# Frequently Asked Questions

[![View Source on AtomGit](https://mindspore-website.obs.cn-north-4.myhuaweicloud.com/website-images/master/resource/_static/logo_source_en.svg)](https://atomgit.com/mindspore/docs/blob/master/docs/vllm_mindspore/docs/source_en/faqs/faqs.md)

## Installation-related Issues

### Source Installation Error: `ModuleNotFoundError: No module named 'mindspore'`

- Key error message:

    Execute the following command to install vLLM-MindSpore Plugin:

    ```bash
    git clone https://atomgit.com/mindspore/vllm-mindspore.git
    cd vllm-mindspore
    bash install_depend_pkgs.sh
    pip install .
    ```

    But get the following error message:

    ```text
    ModuleNotFoundError: No module named 'mindspore'
    ```

- Solution:

    1. Please check if MindSpore is installed correctly. If not, please refer to the [MindSpore installation guide](https://www.mindspore.cn/install/en/) or [installation guide](../getting_started/installation/installation.md) for installation, and confirm that `bash install_depend_pkgs.sh` has been executed successfully.
    2. Please check if the `pip` version is greater than or equal to 25.3. If so, please use the following command to compile and install vLLM-MindSpore Plugin:

        ```bash
        git clone https://atomgit.com/mindspore/vllm-mindspore.git
        cd vllm-mindspore
        bash install_depend_pkgs.sh
        pip install --no-build-isolation .
        ```

## Model-related Issues

### Git-LFS Installation

1. Obtain the corresponding [git-lfs installation package](https://github.com/git-lfs/git-lfs/releases/tag/v3.0.1) from the following link.
2. Download and install:

    ```bash
    mkdir git-lfs
    cd git-lfs
    wget https://github.com/git-lfs/git-lfs/releases/download/v3.0.1/git-lfs-linux-arm64-v3.0.1.tar.gz --no-check-certificate
    tar zxvf git-lfs-linux-arm64-v3.0.1.tar.gz
    bash install.sh
    ```

3. Verify successful installation:

    ```bash
    git lfs install
    ```

   If `Git LFS initialized.` is returned, the installation was successful.

## Deployment-related Issues

### `aclnnNonzeroV2` Related Error When Starting Online Inference

- Key error message:

    ```text
    RuntimeError: Call aclnnNonzeroV2 failed, detail:E39999: Inner Error
    ```

- Solution:
    Check whether the CANN and MindSpore versions are correctly matched.

### `torch` Not Found When Importing `vllm_mindspore`

- Key error message:

    ```text
    importlib.metadata.PackageNotFoundError: No package metadata was found for torch
    ```

- Solution:

    vLLM-MindSpore Plugin related dependencies are not installed completely, such as missing `torch`, `MSAdapter` and other components. Please refer to the [installation guide](../getting_started/installation/installation.md) for installation.

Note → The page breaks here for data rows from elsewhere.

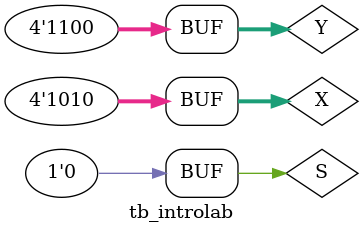
<source format=v>
module tb_introlab;
    reg [3:0] X, Y;
    reg S;
    wire [3:0] M;

    // Instantiate the MUX module
    introlab my_mux (
        .X(X),
        .Y(Y),
        .s(S),
        .M(M)
    );

    // Initialize inputs
    initial begin

        // Test case 1: Select input Y (s = 1)
        X = 4'b1010;
        Y = 4'b1100;
        S = 1;
        #20; // Wait for some time; Expected output: M = Y = 4'b1100

        // Test case 2: Select input X (s = 0)
        X = 4'b1010;
        Y = 4'b1100;
        S = 0;
        #20; // Wait for some time; Expected output: M = X = 4'b1010

    end
endmodule
</source>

### Inference Warning Related to `vllm._C`

- Key warning message:

    ```text
    Failed to import from vllm._C with ModuleNotFoundError("No module named 'vllm._C'")
    ```

- Description:
    This warning does not affect inference and does not impact the offline inference of the model.

### Out of Memory During Inference

- Key error message:
    If the key message `Out of Memory` or `Allocate memory failed` appears, it indicates insufficient device memory.

- Solution:
    This error indicates that the device memory is insufficient and may be caused by several factors. It is recommended to investigate the following aspects:

    1. Run the command `npu-smi info` to check whether the card is in exclusive mode. If not, try setting the card to exclusive mode.
    2. Verify whether the model parameters are too large, leading to insufficient memory. If so, try reducing the model parameters or using distributed inference.
    3. For online inference, adjust the `--max-model-len` parameter to reduce the maximum model length and lower memory usage, or increase `--gpu-memory-utilization` to improve GPU memory utilization.
    4. For offline inference, when initializing the `LLM` object, set the `max_model_len` parameter to reduce the maximum model length, or increase the `gpu_memory_utilization` parameter to raise GPU memory usage.
    5. Tune the hybrid parallelism strategy by appropriately increasing pipeline parallelism (pp) and model parallelism (mp) while correspondingly decreasing data parallelism (dp), ensuring `dp * mp * pp = device_num`. Increase the number of NPUs if necessary.